*** Data records ***
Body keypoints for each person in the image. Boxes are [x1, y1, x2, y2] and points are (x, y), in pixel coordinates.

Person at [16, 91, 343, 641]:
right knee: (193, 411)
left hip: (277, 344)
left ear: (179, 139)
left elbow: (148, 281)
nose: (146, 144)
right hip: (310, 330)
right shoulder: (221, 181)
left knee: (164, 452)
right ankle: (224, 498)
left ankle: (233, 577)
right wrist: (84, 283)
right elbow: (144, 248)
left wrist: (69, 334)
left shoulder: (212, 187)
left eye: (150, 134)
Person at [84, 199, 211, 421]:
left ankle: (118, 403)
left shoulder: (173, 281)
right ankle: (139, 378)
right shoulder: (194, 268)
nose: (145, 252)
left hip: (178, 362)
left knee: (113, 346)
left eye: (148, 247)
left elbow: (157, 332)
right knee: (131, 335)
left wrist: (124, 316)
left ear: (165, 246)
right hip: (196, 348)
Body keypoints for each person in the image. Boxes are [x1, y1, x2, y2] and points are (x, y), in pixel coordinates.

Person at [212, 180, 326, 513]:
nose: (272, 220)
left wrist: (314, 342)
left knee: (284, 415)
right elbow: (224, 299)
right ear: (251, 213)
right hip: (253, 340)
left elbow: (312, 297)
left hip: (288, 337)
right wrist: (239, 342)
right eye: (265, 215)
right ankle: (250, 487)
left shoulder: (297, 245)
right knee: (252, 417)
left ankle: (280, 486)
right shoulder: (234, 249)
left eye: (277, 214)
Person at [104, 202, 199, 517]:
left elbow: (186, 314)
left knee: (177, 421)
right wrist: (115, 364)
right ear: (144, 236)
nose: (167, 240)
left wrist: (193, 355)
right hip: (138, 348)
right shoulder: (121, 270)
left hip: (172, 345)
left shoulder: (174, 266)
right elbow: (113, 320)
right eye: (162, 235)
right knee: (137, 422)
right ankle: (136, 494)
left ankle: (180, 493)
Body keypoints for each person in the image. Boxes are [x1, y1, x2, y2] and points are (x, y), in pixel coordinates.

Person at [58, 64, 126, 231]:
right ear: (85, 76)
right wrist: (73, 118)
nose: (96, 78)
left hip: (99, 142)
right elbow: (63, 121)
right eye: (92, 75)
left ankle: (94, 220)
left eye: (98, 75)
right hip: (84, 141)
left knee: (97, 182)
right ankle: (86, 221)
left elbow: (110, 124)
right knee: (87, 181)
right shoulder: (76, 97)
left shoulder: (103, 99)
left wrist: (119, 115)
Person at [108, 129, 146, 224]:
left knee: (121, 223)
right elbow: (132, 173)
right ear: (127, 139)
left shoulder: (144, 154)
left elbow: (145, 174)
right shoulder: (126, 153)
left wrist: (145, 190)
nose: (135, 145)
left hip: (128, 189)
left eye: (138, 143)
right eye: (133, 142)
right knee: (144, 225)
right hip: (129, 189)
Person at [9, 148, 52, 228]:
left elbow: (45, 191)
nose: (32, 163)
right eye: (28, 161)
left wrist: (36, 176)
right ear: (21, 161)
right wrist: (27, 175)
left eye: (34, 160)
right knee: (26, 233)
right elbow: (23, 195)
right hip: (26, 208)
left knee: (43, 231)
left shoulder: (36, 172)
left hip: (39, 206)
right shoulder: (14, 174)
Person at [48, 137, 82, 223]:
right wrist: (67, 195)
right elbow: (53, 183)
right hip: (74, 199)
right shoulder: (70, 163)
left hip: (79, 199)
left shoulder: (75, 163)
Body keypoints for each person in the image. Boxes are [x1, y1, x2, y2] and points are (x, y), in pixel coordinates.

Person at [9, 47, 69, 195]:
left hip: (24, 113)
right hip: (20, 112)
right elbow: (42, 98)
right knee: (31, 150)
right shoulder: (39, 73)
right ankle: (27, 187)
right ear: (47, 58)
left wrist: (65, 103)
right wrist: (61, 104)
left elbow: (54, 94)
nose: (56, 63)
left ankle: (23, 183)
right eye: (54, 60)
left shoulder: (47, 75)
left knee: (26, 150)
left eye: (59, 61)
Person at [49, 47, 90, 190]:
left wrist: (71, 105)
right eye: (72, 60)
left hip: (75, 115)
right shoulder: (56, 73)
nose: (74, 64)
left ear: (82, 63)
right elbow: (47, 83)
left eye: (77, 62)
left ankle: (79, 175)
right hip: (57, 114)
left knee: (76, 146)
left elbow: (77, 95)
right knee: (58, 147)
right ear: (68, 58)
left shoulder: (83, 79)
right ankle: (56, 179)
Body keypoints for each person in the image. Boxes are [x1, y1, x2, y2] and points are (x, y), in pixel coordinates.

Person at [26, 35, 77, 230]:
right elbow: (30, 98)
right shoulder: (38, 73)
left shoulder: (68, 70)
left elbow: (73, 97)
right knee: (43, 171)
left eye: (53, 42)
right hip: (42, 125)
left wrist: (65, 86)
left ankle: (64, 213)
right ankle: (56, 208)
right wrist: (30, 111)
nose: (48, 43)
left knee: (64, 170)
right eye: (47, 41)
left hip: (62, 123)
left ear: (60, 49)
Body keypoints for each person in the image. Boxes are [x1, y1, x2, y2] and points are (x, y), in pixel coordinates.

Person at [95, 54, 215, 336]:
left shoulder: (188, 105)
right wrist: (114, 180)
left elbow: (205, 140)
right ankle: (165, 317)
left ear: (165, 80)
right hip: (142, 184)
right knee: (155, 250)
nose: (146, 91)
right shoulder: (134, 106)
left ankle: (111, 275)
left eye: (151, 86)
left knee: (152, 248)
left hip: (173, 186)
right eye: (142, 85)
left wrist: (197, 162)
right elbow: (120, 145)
*** End of Data records ***
Task instructions: Once the records are read, print each of them exactly as written.

Exercise response:
Body keypoints for each person in the image. Boxes are [x1, y1, x2, y2] and points are (x, y), in pixel coordinates.

Person at [16, 91, 343, 641]:
right knee: (193, 411)
left hip: (277, 344)
left ear: (179, 139)
left elbow: (148, 281)
nose: (146, 144)
right hip: (310, 330)
right shoulder: (221, 181)
left knee: (164, 452)
right ankle: (224, 498)
left ankle: (233, 577)
right wrist: (84, 283)
right elbow: (144, 248)
left wrist: (69, 334)
left shoulder: (212, 187)
left eye: (150, 134)
Person at [84, 199, 211, 421]:
left ankle: (118, 403)
left shoulder: (173, 281)
right ankle: (139, 378)
right shoulder: (194, 268)
nose: (145, 252)
left hip: (178, 362)
left knee: (113, 346)
left eye: (148, 247)
left elbow: (157, 332)
right knee: (131, 335)
left wrist: (124, 316)
left ear: (165, 246)
right hip: (196, 348)
Body keypoints for each person in the image. Boxes are [x1, y1, x2, y2] and points are (x, y), in pixel coordinates.

Person at [212, 180, 326, 513]:
nose: (272, 220)
left wrist: (314, 342)
left knee: (284, 415)
right elbow: (224, 299)
right ear: (251, 213)
right hip: (253, 340)
left elbow: (312, 297)
left hip: (288, 337)
right wrist: (239, 342)
right eye: (265, 215)
right ankle: (250, 487)
left shoulder: (297, 245)
right knee: (252, 417)
left ankle: (280, 486)
right shoulder: (234, 249)
left eye: (277, 214)
Person at [104, 202, 199, 517]:
left elbow: (186, 314)
left knee: (177, 421)
right wrist: (115, 364)
right ear: (144, 236)
nose: (167, 240)
left wrist: (193, 355)
right hip: (138, 348)
right shoulder: (121, 270)
left hip: (172, 345)
left shoulder: (174, 266)
right elbow: (113, 320)
right eye: (162, 235)
right knee: (137, 422)
right ankle: (136, 494)
left ankle: (180, 493)
Body keypoints for each person in the image. Boxes are [x1, y1, x2, y2] and points are (x, y), in pixel coordinates.

Person at [58, 64, 126, 231]:
right ear: (85, 76)
right wrist: (73, 118)
nose: (96, 78)
left hip: (99, 142)
right elbow: (63, 121)
right eye: (92, 75)
left ankle: (94, 220)
left eye: (98, 75)
right hip: (84, 141)
left knee: (97, 182)
right ankle: (86, 221)
left elbow: (110, 124)
right knee: (87, 181)
right shoulder: (76, 97)
left shoulder: (103, 99)
left wrist: (119, 115)
Person at [108, 129, 146, 224]:
left knee: (121, 223)
right elbow: (132, 173)
right ear: (127, 139)
left shoulder: (144, 154)
left elbow: (145, 174)
right shoulder: (126, 153)
left wrist: (145, 190)
nose: (135, 145)
left hip: (128, 189)
left eye: (138, 143)
right eye: (133, 142)
right knee: (144, 225)
right hip: (129, 189)
Person at [9, 148, 52, 228]:
left elbow: (45, 191)
nose: (32, 163)
right eye: (28, 161)
left wrist: (36, 176)
right ear: (21, 161)
right wrist: (27, 175)
left eye: (34, 160)
right knee: (26, 233)
right elbow: (23, 195)
right hip: (26, 208)
left knee: (43, 231)
left shoulder: (36, 172)
left hip: (39, 206)
right shoulder: (14, 174)
Person at [48, 137, 82, 223]:
right wrist: (67, 195)
right elbow: (53, 183)
right hip: (74, 199)
right shoulder: (70, 163)
left hip: (79, 199)
left shoulder: (75, 163)
Body keypoints for each person in the image. Boxes are [x1, y1, x2, y2] and points are (x, y), in pixel coordinates.

Person at [9, 47, 69, 195]:
left hip: (24, 113)
right hip: (20, 112)
right elbow: (42, 98)
right knee: (31, 150)
right shoulder: (39, 73)
right ankle: (27, 187)
right ear: (47, 58)
left wrist: (65, 103)
right wrist: (61, 104)
left elbow: (54, 94)
nose: (56, 63)
left ankle: (23, 183)
right eye: (54, 60)
left shoulder: (47, 75)
left knee: (26, 150)
left eye: (59, 61)
Person at [49, 47, 90, 190]:
left wrist: (71, 105)
right eye: (72, 60)
left hip: (75, 115)
right shoulder: (56, 73)
nose: (74, 64)
left ear: (82, 63)
right elbow: (47, 83)
left eye: (77, 62)
left ankle: (79, 175)
right hip: (57, 114)
left knee: (76, 146)
left elbow: (77, 95)
right knee: (58, 147)
right ear: (68, 58)
left shoulder: (83, 79)
right ankle: (56, 179)
Body keypoints for each person in the image. Boxes are [x1, y1, x2, y2] and points are (x, y), in pixel coordinates.

Person at [26, 35, 77, 230]:
right elbow: (30, 98)
right shoulder: (38, 73)
left shoulder: (68, 70)
left elbow: (73, 97)
right knee: (43, 171)
left eye: (53, 42)
right hip: (42, 125)
left wrist: (65, 86)
left ankle: (64, 213)
right ankle: (56, 208)
right wrist: (30, 111)
nose: (48, 43)
left knee: (64, 170)
right eye: (47, 41)
left hip: (62, 123)
left ear: (60, 49)
Body keypoints for each person in the image. Boxes are [x1, y1, x2, y2] and points are (x, y), in pixel coordinates.

Person at [95, 54, 215, 336]:
left shoulder: (188, 105)
right wrist: (114, 180)
left elbow: (205, 140)
right ankle: (165, 317)
left ear: (165, 80)
right hip: (142, 184)
right knee: (155, 250)
nose: (146, 91)
right shoulder: (134, 106)
left ankle: (111, 275)
left eye: (151, 86)
left knee: (152, 248)
left hip: (173, 186)
right eye: (142, 85)
left wrist: (197, 162)
right elbow: (120, 145)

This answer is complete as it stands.